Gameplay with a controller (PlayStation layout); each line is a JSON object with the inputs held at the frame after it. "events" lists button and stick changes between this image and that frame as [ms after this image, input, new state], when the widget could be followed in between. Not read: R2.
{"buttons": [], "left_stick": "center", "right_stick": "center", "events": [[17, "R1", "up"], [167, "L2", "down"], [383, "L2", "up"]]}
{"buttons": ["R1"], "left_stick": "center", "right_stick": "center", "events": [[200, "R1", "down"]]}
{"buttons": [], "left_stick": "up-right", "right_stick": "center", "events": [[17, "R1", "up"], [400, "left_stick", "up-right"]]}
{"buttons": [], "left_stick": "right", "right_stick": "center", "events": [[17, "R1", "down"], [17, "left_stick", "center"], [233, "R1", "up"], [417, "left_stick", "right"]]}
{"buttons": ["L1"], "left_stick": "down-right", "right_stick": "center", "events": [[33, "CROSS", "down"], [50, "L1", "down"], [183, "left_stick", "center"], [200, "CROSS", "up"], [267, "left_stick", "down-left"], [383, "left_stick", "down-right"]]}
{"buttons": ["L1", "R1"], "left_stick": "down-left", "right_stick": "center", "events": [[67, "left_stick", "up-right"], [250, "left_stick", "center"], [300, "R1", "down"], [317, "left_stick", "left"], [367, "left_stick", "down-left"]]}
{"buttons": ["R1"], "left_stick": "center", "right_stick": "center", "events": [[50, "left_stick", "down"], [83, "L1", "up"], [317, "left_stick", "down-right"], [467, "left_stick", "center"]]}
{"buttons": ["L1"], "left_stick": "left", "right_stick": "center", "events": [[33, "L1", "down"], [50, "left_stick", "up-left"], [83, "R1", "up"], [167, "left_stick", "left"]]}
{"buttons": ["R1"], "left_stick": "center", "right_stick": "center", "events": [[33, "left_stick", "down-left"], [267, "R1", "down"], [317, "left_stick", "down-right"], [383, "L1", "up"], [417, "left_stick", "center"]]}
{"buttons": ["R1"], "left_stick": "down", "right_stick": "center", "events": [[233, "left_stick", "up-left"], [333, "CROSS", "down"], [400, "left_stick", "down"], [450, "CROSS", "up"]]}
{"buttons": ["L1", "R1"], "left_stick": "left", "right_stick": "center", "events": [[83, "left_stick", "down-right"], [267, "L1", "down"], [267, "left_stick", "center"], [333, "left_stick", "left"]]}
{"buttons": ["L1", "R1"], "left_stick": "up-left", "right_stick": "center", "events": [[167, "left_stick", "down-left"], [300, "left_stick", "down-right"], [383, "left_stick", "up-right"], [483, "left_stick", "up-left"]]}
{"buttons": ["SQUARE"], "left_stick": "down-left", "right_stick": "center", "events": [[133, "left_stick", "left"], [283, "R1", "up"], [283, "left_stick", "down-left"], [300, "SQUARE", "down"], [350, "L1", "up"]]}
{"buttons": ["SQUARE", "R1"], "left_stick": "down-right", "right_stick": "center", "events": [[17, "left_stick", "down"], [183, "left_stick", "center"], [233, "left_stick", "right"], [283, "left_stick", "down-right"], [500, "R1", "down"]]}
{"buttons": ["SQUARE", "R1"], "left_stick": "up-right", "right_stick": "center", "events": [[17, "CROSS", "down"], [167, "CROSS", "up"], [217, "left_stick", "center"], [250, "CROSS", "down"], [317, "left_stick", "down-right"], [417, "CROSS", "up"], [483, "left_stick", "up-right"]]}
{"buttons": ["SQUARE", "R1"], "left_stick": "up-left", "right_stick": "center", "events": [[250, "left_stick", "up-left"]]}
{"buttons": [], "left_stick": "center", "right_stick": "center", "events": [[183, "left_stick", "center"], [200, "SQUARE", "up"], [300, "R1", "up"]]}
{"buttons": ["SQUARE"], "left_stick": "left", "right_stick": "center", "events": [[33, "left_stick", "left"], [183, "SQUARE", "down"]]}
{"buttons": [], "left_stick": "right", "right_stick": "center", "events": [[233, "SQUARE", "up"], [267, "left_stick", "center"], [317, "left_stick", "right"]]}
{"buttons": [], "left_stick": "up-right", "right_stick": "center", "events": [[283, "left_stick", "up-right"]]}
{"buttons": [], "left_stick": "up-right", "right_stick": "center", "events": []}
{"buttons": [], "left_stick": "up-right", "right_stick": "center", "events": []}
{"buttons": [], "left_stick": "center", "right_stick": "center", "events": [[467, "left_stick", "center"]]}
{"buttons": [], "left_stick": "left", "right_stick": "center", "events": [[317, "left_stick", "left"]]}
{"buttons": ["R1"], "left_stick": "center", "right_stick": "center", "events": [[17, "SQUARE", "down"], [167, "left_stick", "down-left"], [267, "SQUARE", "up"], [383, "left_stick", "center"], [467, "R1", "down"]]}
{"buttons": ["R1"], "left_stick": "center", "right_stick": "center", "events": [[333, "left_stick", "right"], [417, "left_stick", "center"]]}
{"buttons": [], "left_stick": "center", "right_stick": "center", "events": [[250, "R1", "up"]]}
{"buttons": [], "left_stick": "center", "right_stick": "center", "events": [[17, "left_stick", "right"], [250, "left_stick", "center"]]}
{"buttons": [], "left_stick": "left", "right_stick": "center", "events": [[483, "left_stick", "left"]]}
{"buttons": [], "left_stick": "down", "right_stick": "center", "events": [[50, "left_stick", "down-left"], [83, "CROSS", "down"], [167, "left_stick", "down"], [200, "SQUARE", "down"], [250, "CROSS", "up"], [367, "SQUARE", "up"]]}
* * * * * * * * *
Line by line, transcribe the material exactly.

## [Completed task]
Gameplay with a controller (PlayStation layout); each line is a JSON object with the inputs held at the frame after it. "events" lists button and stick changes between this image and that frame as [ms after this image, input, new state], when the widget could be followed in between. Not read: R2.
{"buttons": [], "left_stick": "center", "right_stick": "center", "events": [[17, "R1", "up"], [167, "L2", "down"], [383, "L2", "up"]]}
{"buttons": ["R1"], "left_stick": "center", "right_stick": "center", "events": [[200, "R1", "down"]]}
{"buttons": [], "left_stick": "up-right", "right_stick": "center", "events": [[17, "R1", "up"], [400, "left_stick", "up-right"]]}
{"buttons": [], "left_stick": "right", "right_stick": "center", "events": [[17, "R1", "down"], [17, "left_stick", "center"], [233, "R1", "up"], [417, "left_stick", "right"]]}
{"buttons": ["L1"], "left_stick": "down-right", "right_stick": "center", "events": [[33, "CROSS", "down"], [50, "L1", "down"], [183, "left_stick", "center"], [200, "CROSS", "up"], [267, "left_stick", "down-left"], [383, "left_stick", "down-right"]]}
{"buttons": ["L1", "R1"], "left_stick": "down-left", "right_stick": "center", "events": [[67, "left_stick", "up-right"], [250, "left_stick", "center"], [300, "R1", "down"], [317, "left_stick", "left"], [367, "left_stick", "down-left"]]}
{"buttons": ["R1"], "left_stick": "center", "right_stick": "center", "events": [[50, "left_stick", "down"], [83, "L1", "up"], [317, "left_stick", "down-right"], [467, "left_stick", "center"]]}
{"buttons": ["L1"], "left_stick": "left", "right_stick": "center", "events": [[33, "L1", "down"], [50, "left_stick", "up-left"], [83, "R1", "up"], [167, "left_stick", "left"]]}
{"buttons": ["R1"], "left_stick": "center", "right_stick": "center", "events": [[33, "left_stick", "down-left"], [267, "R1", "down"], [317, "left_stick", "down-right"], [383, "L1", "up"], [417, "left_stick", "center"]]}
{"buttons": ["R1"], "left_stick": "down", "right_stick": "center", "events": [[233, "left_stick", "up-left"], [333, "CROSS", "down"], [400, "left_stick", "down"], [450, "CROSS", "up"]]}
{"buttons": ["L1", "R1"], "left_stick": "left", "right_stick": "center", "events": [[83, "left_stick", "down-right"], [267, "L1", "down"], [267, "left_stick", "center"], [333, "left_stick", "left"]]}
{"buttons": ["L1", "R1"], "left_stick": "up-left", "right_stick": "center", "events": [[167, "left_stick", "down-left"], [300, "left_stick", "down-right"], [383, "left_stick", "up-right"], [483, "left_stick", "up-left"]]}
{"buttons": ["SQUARE"], "left_stick": "down-left", "right_stick": "center", "events": [[133, "left_stick", "left"], [283, "R1", "up"], [283, "left_stick", "down-left"], [300, "SQUARE", "down"], [350, "L1", "up"]]}
{"buttons": ["SQUARE", "R1"], "left_stick": "down-right", "right_stick": "center", "events": [[17, "left_stick", "down"], [183, "left_stick", "center"], [233, "left_stick", "right"], [283, "left_stick", "down-right"], [500, "R1", "down"]]}
{"buttons": ["SQUARE", "R1"], "left_stick": "up-right", "right_stick": "center", "events": [[17, "CROSS", "down"], [167, "CROSS", "up"], [217, "left_stick", "center"], [250, "CROSS", "down"], [317, "left_stick", "down-right"], [417, "CROSS", "up"], [483, "left_stick", "up-right"]]}
{"buttons": ["SQUARE", "R1"], "left_stick": "up-left", "right_stick": "center", "events": [[250, "left_stick", "up-left"]]}
{"buttons": [], "left_stick": "center", "right_stick": "center", "events": [[183, "left_stick", "center"], [200, "SQUARE", "up"], [300, "R1", "up"]]}
{"buttons": ["SQUARE"], "left_stick": "left", "right_stick": "center", "events": [[33, "left_stick", "left"], [183, "SQUARE", "down"]]}
{"buttons": [], "left_stick": "right", "right_stick": "center", "events": [[233, "SQUARE", "up"], [267, "left_stick", "center"], [317, "left_stick", "right"]]}
{"buttons": [], "left_stick": "up-right", "right_stick": "center", "events": [[283, "left_stick", "up-right"]]}
{"buttons": [], "left_stick": "up-right", "right_stick": "center", "events": []}
{"buttons": [], "left_stick": "up-right", "right_stick": "center", "events": []}
{"buttons": [], "left_stick": "center", "right_stick": "center", "events": [[467, "left_stick", "center"]]}
{"buttons": [], "left_stick": "left", "right_stick": "center", "events": [[317, "left_stick", "left"]]}
{"buttons": ["R1"], "left_stick": "center", "right_stick": "center", "events": [[17, "SQUARE", "down"], [167, "left_stick", "down-left"], [267, "SQUARE", "up"], [383, "left_stick", "center"], [467, "R1", "down"]]}
{"buttons": ["R1"], "left_stick": "center", "right_stick": "center", "events": [[333, "left_stick", "right"], [417, "left_stick", "center"]]}
{"buttons": [], "left_stick": "center", "right_stick": "center", "events": [[250, "R1", "up"]]}
{"buttons": [], "left_stick": "center", "right_stick": "center", "events": [[17, "left_stick", "right"], [250, "left_stick", "center"]]}
{"buttons": [], "left_stick": "left", "right_stick": "center", "events": [[483, "left_stick", "left"]]}
{"buttons": [], "left_stick": "down", "right_stick": "center", "events": [[50, "left_stick", "down-left"], [83, "CROSS", "down"], [167, "left_stick", "down"], [200, "SQUARE", "down"], [250, "CROSS", "up"], [367, "SQUARE", "up"]]}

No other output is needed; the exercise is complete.